Die Angst geht um, daß davon andere Mitbewerber profitieren könnten. Da ist zum einen die FDP; vor allem aber die AfD, deren Positionen nahezu deckungsgleich mit denen der protestierenden Landwirte sind. „Die schlechte Stimmung in der Landwirtschaft müssen wir ernst nehmen, liebe Kolleginnen und Kollegen, sonst laufen wir Gefahr, einen Teil der Bäuerinnen und Bauern an die Hetzer des rechten Randes zu verlieren“, ereiferte sich denn auch der Grünen-Politiker Friedrich Ostendorff im Bundestag. 

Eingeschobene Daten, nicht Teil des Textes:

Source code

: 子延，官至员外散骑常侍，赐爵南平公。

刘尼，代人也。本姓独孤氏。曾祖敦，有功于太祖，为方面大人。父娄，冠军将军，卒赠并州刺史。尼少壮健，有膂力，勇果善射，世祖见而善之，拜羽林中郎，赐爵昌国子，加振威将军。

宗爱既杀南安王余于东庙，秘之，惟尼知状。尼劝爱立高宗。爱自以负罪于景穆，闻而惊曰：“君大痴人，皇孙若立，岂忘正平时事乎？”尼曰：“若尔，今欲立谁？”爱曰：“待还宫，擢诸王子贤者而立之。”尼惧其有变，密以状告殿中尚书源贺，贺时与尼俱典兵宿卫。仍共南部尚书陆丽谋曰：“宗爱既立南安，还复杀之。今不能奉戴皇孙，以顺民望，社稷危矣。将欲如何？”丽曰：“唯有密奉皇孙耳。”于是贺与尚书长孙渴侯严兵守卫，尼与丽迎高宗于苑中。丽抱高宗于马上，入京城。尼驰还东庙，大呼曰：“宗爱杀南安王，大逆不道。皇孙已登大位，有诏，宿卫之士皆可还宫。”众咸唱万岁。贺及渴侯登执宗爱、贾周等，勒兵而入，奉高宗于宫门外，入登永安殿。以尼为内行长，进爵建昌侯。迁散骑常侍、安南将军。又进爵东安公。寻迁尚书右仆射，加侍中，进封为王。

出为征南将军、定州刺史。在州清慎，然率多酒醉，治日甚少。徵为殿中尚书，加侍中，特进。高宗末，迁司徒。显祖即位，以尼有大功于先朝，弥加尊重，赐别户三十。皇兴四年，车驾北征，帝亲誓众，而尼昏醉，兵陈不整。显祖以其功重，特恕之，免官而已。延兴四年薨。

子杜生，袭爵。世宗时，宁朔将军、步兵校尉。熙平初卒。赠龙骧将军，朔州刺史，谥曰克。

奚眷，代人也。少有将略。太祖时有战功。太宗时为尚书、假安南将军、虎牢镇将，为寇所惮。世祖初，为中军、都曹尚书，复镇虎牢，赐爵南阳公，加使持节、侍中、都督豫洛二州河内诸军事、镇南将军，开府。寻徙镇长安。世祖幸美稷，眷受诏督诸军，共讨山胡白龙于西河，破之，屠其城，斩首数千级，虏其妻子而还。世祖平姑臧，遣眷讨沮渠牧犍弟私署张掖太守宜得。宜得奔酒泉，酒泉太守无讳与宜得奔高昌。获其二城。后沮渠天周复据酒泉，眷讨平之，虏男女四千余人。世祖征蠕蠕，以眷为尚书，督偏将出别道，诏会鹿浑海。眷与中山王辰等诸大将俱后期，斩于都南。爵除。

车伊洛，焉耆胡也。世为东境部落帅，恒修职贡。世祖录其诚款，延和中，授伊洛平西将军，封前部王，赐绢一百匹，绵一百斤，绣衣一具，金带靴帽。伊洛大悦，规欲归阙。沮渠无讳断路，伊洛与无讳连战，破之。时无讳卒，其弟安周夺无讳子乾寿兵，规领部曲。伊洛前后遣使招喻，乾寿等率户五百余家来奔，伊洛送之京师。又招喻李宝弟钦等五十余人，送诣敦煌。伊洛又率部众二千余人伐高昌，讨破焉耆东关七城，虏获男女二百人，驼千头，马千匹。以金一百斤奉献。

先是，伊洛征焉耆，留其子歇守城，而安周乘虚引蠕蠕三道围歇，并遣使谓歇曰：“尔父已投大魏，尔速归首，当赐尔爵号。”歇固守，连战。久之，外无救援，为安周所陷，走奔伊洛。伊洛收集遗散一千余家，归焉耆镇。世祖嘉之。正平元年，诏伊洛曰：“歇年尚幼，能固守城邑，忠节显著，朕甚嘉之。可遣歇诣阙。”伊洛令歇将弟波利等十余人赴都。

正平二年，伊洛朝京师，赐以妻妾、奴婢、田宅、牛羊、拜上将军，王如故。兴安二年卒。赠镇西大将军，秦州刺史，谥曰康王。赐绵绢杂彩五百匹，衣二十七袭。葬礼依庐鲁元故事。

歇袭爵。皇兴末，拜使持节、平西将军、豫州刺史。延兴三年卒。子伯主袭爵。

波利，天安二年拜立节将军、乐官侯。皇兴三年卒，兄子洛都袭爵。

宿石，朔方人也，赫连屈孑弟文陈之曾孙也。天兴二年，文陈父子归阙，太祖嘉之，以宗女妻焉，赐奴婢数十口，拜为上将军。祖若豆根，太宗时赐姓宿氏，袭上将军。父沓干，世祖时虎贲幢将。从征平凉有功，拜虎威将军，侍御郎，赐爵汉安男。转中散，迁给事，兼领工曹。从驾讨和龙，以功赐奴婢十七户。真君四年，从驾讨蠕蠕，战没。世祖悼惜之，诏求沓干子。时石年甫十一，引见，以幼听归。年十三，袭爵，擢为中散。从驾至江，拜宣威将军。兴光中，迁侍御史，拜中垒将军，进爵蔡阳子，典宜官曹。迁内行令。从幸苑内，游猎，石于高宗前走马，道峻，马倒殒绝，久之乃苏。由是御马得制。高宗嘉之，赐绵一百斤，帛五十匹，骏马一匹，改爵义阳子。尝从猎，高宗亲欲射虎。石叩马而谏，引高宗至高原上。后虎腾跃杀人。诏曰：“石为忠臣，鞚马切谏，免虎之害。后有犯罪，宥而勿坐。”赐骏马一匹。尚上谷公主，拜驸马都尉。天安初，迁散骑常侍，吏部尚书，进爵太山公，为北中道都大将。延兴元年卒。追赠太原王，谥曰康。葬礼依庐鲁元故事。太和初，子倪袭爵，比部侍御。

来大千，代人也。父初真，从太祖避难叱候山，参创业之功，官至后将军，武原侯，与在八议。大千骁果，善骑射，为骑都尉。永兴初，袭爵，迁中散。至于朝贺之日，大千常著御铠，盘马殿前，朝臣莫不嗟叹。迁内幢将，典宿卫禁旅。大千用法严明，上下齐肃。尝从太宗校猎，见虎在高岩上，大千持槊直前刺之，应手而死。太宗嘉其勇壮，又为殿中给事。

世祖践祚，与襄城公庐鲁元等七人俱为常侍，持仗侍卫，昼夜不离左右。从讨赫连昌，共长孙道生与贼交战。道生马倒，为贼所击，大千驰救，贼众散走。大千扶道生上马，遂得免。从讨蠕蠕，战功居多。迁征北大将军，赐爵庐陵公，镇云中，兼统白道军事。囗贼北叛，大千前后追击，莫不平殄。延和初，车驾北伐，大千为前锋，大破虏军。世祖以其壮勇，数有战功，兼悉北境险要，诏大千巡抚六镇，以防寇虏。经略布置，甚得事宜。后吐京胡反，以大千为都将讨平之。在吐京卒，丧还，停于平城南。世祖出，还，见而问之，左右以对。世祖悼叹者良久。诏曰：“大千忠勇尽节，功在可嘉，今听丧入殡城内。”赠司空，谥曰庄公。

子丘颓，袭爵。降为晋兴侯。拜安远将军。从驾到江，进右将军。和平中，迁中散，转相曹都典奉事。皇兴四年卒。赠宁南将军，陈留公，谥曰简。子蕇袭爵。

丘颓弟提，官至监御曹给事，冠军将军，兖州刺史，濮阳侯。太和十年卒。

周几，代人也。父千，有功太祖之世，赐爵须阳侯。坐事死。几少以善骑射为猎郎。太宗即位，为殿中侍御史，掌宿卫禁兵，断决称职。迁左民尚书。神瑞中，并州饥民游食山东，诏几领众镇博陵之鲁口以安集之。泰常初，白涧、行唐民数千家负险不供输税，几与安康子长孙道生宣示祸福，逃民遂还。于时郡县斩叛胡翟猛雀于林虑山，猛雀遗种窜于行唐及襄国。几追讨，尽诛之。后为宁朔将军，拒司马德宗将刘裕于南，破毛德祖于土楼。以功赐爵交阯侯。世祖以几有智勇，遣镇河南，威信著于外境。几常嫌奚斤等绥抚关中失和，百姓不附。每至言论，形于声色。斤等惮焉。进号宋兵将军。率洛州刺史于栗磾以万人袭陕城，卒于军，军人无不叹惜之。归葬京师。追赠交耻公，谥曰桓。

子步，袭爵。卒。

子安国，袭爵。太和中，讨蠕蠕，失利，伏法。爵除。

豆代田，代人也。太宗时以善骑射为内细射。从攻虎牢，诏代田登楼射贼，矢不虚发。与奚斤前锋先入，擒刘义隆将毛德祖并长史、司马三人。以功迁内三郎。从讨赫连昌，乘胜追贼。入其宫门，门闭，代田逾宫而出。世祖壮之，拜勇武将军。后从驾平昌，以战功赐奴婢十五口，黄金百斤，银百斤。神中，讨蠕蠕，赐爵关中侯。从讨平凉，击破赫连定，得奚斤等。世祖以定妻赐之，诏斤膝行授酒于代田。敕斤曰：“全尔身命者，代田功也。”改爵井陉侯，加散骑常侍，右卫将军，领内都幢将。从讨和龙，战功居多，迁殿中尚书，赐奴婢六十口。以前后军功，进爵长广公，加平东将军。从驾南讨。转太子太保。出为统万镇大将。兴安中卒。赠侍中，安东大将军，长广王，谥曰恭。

Den Vorwurf, man diene sich aus politischem Opportunismus und auf Wählerfang den unzufriedenen Bauern an, läßt Stephan Protschka, landwirtchaftspolitischer Sprecher der AfD im Bundestag, nicht gelten. „Wir orientieren uns an den wissenschaftlichen Fakten“, betont der Abgeordnete aus Niederbayern. Deswegen sei man etwa gegen die weiteren Verschärfungen der Dünge-Verordnung. Das möge man für „langweilige bürgerliche Politik halten, aber Politik, die nur auf Emotionen ziele, „das machen ja schon alle anderen Fraktionen im Bundestag“. Im Blick habe seine Partei vor allem die mittelständischen Familienbetriebe. „Mir sind zehn Bauern in einem Dorf lieber als ein Bauer, dessen Flächen sich über zehn Dörfer erstrecken.“ 

Daß Protschka trotz einer vorherigen schriftlichen Einladung dann doch nicht bei der Kundgebung auf der Bühne von „Land schafft Verbindung“ in Berlin reden durfte – anders als etwa seine Oppositionskollegen von FDP oder Linkspartei, nimmt Protschka den Organisatoren nicht übel. „Da gibt’s eine Menge Druck von außen“, ist er sich sicher. „Von den Bauern an der Basis bekommen wir viel Zustimmung“, sagte er im Gespräch mit der jungen freiheit. 

Ergänzend zu den bundesweiten Protestkonvois und Sternfahrten der großen Schlepper demonstrierte quasi der landwirtschaftliche Nachwuchs am vergangenen Samstag in der Innenstadt von Braunschweig mit einer „Trampeltrecker“-Rundfahrt. Zahlreiche Bauernfamilien waren auf Initiative des örtlichen Landvolkverbands mit ihren Kindern in die Fußgängerzone gekommen. Und die Kleinen hatten an den Trettreckern Protestschilder angebracht: „Ich will auch noch Landwirt werden!“ stand da, „Kleiner Bauer sucht Zukunft“ oder „Ich weiß, daß die Eier nicht vom Osterhasen kommen“. Die Aktion en miniature – zum Schmunzeln von der Machart her, aber mit durchaus ernsthaftem Hintergrund – kam bei vielen Passanten erkennbar gut an.